It's just function calling with a new name and a big push from the LLM provider, but this time it's in the right direction. Contrast with OpenAI's "GPTs", which are just function calling by another name, but pushed in the wrong direction - towards creating a "marketplace" controlled by OpenAI.
I'd say that thing you're feeling comes from witnessing an LLM vendor, for the first time in history, actually being serious about function calling and actually wanting people to use it.
But either way the interface is just providing a json schema of functions along with your chat completion request, and a server with ability to parse and execute the response. I’m not really seeing where a new layer of abstraction helps here (much less a new “protocol”, as though we need a new transport layer?

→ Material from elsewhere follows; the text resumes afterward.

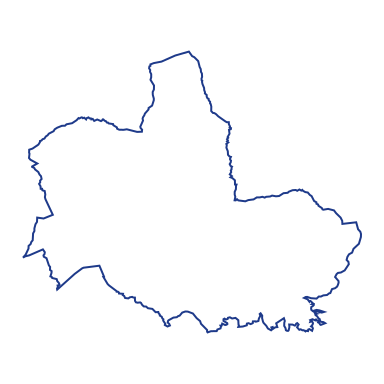 Plopu, Prahova, Romania
{"feature_id": "2599482B39096180875647", "entity_name": "Plopu", "entity_type": "district", "adm_level": 2, "iso_a3": "ROU", "parent_name": "Romania", "parent_adm1": "Prahova", "projection": "natural_earth1", "projection_center": [26.161, 45.031], "detail": "fine", "context": "isolated", "style": "outline", "palette": "blue", "viewbox_px": 384, "rotation_deg": 0, "n_neighbors": 0, "source": "geoboundaries", "source_scale": "gbopen_adm2", "svg_char_len": 5986}
<svg xmlns="http://www.w3.org/2000/svg" viewBox="0 0 384 384"><path d="M330.3,293.1L332.0,289.1L335.1,288.2L337.1,286.6L337.9,284.9L338.6,282.7L338.5,281.0L335.1,277.0L336.6,274.1L338.0,272.9L340.9,272.5L344.7,270.4L348.8,264.2L348.4,261.8L346.6,259.9L347.4,256.9L349.0,254.3L352.1,252.6L353.5,248.8L358.9,243.8L360.9,237.0L361.0,234.0L360.3,231.7L358.1,229.3L356.2,222.3L342.4,223.9L342.2,220.8L340.6,217.6L336.1,213.2L334.0,210.4L328.1,208.9L323.4,209.7L322.5,209.4L321.8,208.0L318.5,205.8L318.1,204.5L316.4,203.7L316.4,202.3L314.1,201.0L311.6,196.1L309.8,194.9L307.8,192.5L305.3,192.1L303.0,190.8L302.3,189.9L301.3,190.6L299.4,189.5L297.2,190.8L295.8,190.0L292.6,190.2L288.8,191.7L287.7,192.8L283.5,193.2L279.1,196.0L276.0,196.3L272.1,195.6L270.1,196.5L266.2,196.8L264.7,197.6L262.4,196.8L259.8,197.4L256.8,197.4L253.6,199.4L248.3,200.1L245.3,201.3L238.3,200.4L237.0,199.2L235.7,200.4L234.6,200.3L235.3,196.8L234.7,194.6L234.7,191.8L235.9,189.2L236.0,186.0L236.5,184.6L235.0,184.5L234.9,180.3L232.3,178.0L230.5,177.3L231.9,176.1L229.8,174.4L231.2,172.1L230.8,170.4L231.5,169.6L231.6,167.3L232.0,166.7L230.6,165.9L229.7,164.1L230.7,162.4L231.0,160.6L230.1,159.6L230.0,158.9L230.9,156.9L229.5,156.5L228.0,154.8L227.8,151.2L226.4,147.7L226.8,144.9L226.3,144.0L228.3,142.4L227.0,141.4L227.9,140.4L227.0,139.2L228.2,137.8L227.6,137.1L229.5,133.7L229.0,129.8L230.8,129.2L231.0,128.1L229.6,127.5L230.0,126.4L228.9,124.3L228.8,122.2L226.8,122.2L225.4,121.4L218.2,116.3L216.1,114.2L214.4,113.1L212.9,112.9L211.2,111.0L211.3,106.6L210.7,104.0L210.1,103.5L210.1,101.8L208.8,100.4L208.6,98.8L207.5,98.3L206.7,96.7L206.7,95.0L204.9,93.4L205.0,92.2L204.2,90.1L204.1,88.0L202.5,84.1L202.0,81.8L202.3,80.8L201.6,80.2L201.5,78.6L202.1,76.9L201.9,73.5L201.0,71.9L200.7,69.0L199.7,67.1L198.2,61.1L194.3,57.2L192.1,56.1L188.9,51.6L175.3,55.5L161.5,61.6L153.8,63.1L150.4,64.4L150.4,65.9L149.4,66.4L149.1,68.3L150.2,70.1L150.0,71.8L151.2,74.1L151.2,77.3L150.5,79.8L154.0,85.5L153.9,89.5L152.7,92.0L152.8,94.9L153.8,98.5L153.8,100.2L152.1,105.6L148.6,108.0L148.5,109.5L144.9,113.6L144.3,115.3L143.0,117.3L142.6,118.6L143.0,120.6L140.3,126.7L140.6,128.0L142.1,129.7L141.9,131.7L137.1,131.9L126.8,129.3L123.6,129.8L119.2,129.7L117.1,128.7L116.9,127.4L113.3,125.2L113.1,124.1L108.6,123.4L108.0,122.6L106.8,122.5L105.8,121.1L104.7,120.8L103.3,119.4L102.7,119.4L102.2,120.3L101.0,121.1L97.2,119.5L94.2,120.9L92.7,118.9L91.3,119.4L90.9,118.4L89.5,118.4L88.5,117.4L86.6,118.2L86.1,119.4L84.2,117.7L82.9,118.2L82.0,117.4L81.4,117.4L79.2,118.5L78.5,118.1L76.6,120.2L72.1,123.2L66.5,124.3L65.0,125.7L61.9,125.8L57.2,127.7L54.7,129.3L53.6,131.2L48.8,133.7L47.6,135.3L45.8,136.5L44.4,138.6L42.6,139.2L41.4,140.6L40.0,141.0L39.9,142.2L38.4,144.6L32.5,148.6L29.2,149.7L29.1,152.8L29.5,153.7L29.0,158.0L30.4,159.7L37.3,163.5L32.1,166.5L32.1,166.9L34.3,168.0L35.0,169.4L38.3,172.0L39.5,174.5L41.0,176.2L41.6,179.0L40.1,180.6L40.2,182.3L39.1,183.9L40.5,186.2L40.7,188.8L42.1,188.8L42.4,190.3L44.7,191.0L45.3,194.5L44.9,197.2L45.5,199.3L52.8,214.8L43.6,218.5L37.2,217.6L37.0,221.9L35.5,224.2L34.4,228.4L34.4,231.0L33.1,233.4L32.7,240.3L31.3,242.0L30.6,244.1L28.6,245.9L28.5,248.6L25.6,254.7L23.0,257.6L25.3,256.3L29.1,255.4L42.9,249.4L44.8,252.2L44.5,254.1L43.5,255.3L43.8,256.7L46.5,258.2L48.9,265.4L50.1,266.9L50.0,269.9L51.6,271.1L51.5,272.9L50.4,276.4L51.7,276.9L52.2,278.0L56.7,279.1L57.3,281.2L58.7,282.7L59.5,284.5L59.0,285.2L57.6,285.5L57.9,286.7L57.0,288.7L57.2,289.6L74.7,273.9L82.2,268.3L83.6,267.7L99.4,265.7L104.0,276.6L103.3,276.8L107.6,284.0L109.0,285.4L116.7,291.2L116.7,291.7L118.1,291.8L118.9,292.5L119.0,293.5L123.0,293.8L122.7,295.0L124.2,296.0L125.1,298.0L128.3,298.4L129.9,297.3L132.2,296.9L133.2,297.5L134.9,297.6L135.0,300.8L135.9,302.3L137.6,302.7L140.2,302.4L141.0,302.9L142.0,304.7L143.7,306.4L146.2,306.6L147.9,308.2L152.4,308.9L155.6,312.2L158.3,312.0L158.7,313.4L159.8,314.5L159.8,315.6L161.7,316.7L162.4,318.5L163.4,319.3L163.2,320.6L165.3,323.8L164.5,325.7L165.2,325.1L167.5,326.5L169.9,325.5L169.2,323.9L167.7,322.5L168.0,321.0L168.5,320.3L173.4,317.6L176.8,317.2L178.3,316.0L179.6,315.7L182.2,312.6L185.3,311.5L187.8,311.6L192.9,313.5L196.7,318.2L200.1,321.1L201.0,323.8L207.1,330.0L207.1,331.7L207.6,332.4L211.0,331.2L216.7,331.1L217.4,329.5L220.5,328.4L221.0,326.5L220.5,325.6L221.7,325.5L222.2,323.6L225.1,325.0L226.6,324.7L227.4,324.0L227.2,323.1L223.5,320.9L223.5,319.2L224.5,318.6L225.9,319.5L227.7,318.9L228.0,317.8L229.9,317.3L232.1,318.5L235.5,317.9L238.3,320.2L238.5,324.5L238.9,325.3L238.3,326.9L242.9,326.5L246.8,325.3L246.9,323.6L248.6,323.2L250.6,324.1L252.3,323.4L252.8,323.1L252.9,321.4L255.2,321.3L255.8,321.7L258.4,321.0L258.9,318.5L260.3,315.9L259.7,314.0L260.6,313.3L262.2,315.6L262.1,318.1L263.0,321.7L263.6,322.9L266.3,325.8L267.9,328.5L271.1,330.3L272.3,329.2L271.4,327.4L272.7,327.0L273.1,328.8L275.3,327.3L277.3,327.1L276.2,323.3L283.9,318.2L284.8,321.0L284.3,322.7L284.2,325.9L285.5,328.1L285.9,330.2L286.7,330.7L288.0,330.9L288.6,330.4L289.4,327.2L289.2,324.5L292.6,324.6L294.8,325.6L295.4,325.4L296.2,323.7L297.2,323.1L298.6,324.5L297.1,327.3L299.3,329.8L300.7,329.3L302.4,330.3L303.7,330.2L305.5,331.4L306.0,330.8L308.0,331.1L308.2,329.6L309.3,329.1L312.1,330.8L312.9,328.4L312.3,327.0L311.1,326.4L312.6,324.6L313.0,323.1L312.0,321.3L310.3,321.8L310.7,320.8L310.2,320.1L312.5,319.2L315.1,320.3L315.7,319.5L316.3,319.5L316.4,320.5L319.0,320.6L318.1,322.4L319.3,323.0L320.1,324.5L320.8,324.9L325.2,323.2L323.4,322.1L321.1,321.8L320.1,321.0L319.7,319.1L318.4,318.2L317.2,316.3L315.5,315.1L315.3,314.3L316.5,313.9L315.2,313.6L314.5,312.5L317.2,311.5L321.7,312.6L324.1,311.9L319.5,310.4L316.6,309.9L314.2,310.6L314.2,311.2L312.9,311.2L311.3,309.8L311.1,308.3L311.3,307.0L313.1,305.8L313.8,305.0L313.8,304.0L312.1,304.0L312.9,303.3L310.5,301.0L309.5,301.1L309.3,301.6L307.6,299.3L304.1,297.9L305.7,297.0L307.2,296.9L311.0,298.2L316.6,298.6L318.8,296.5L321.0,296.5L323.3,295.4L327.0,295.0L329.2,293.3L330.3,293.1Z" fill="none" stroke="#1e3a8a" stroke-width="2"/></svg>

It smells like the thinking is that you (the developer) can grab from a collection of very broad data connectors, and the agent will be able to figure out what to do with them without much custom logic in between. Maybe I’m missing something
> It smells like the thinking is that you (the developer) can grab from a collection of very broad data connectors, and the agent will be able to figure out what to do with them without much custom logic in between.
This has always been the idea behind tools/function calling in LLMs.
What MCP tries to solve is the NxM problem - every LLM vendor has their own slightly different protocols for specifying and calling tools, and every tool supplier has to handle at least one of them, likely with custom code. MCP aims to eliminate custom logic at the protocol level.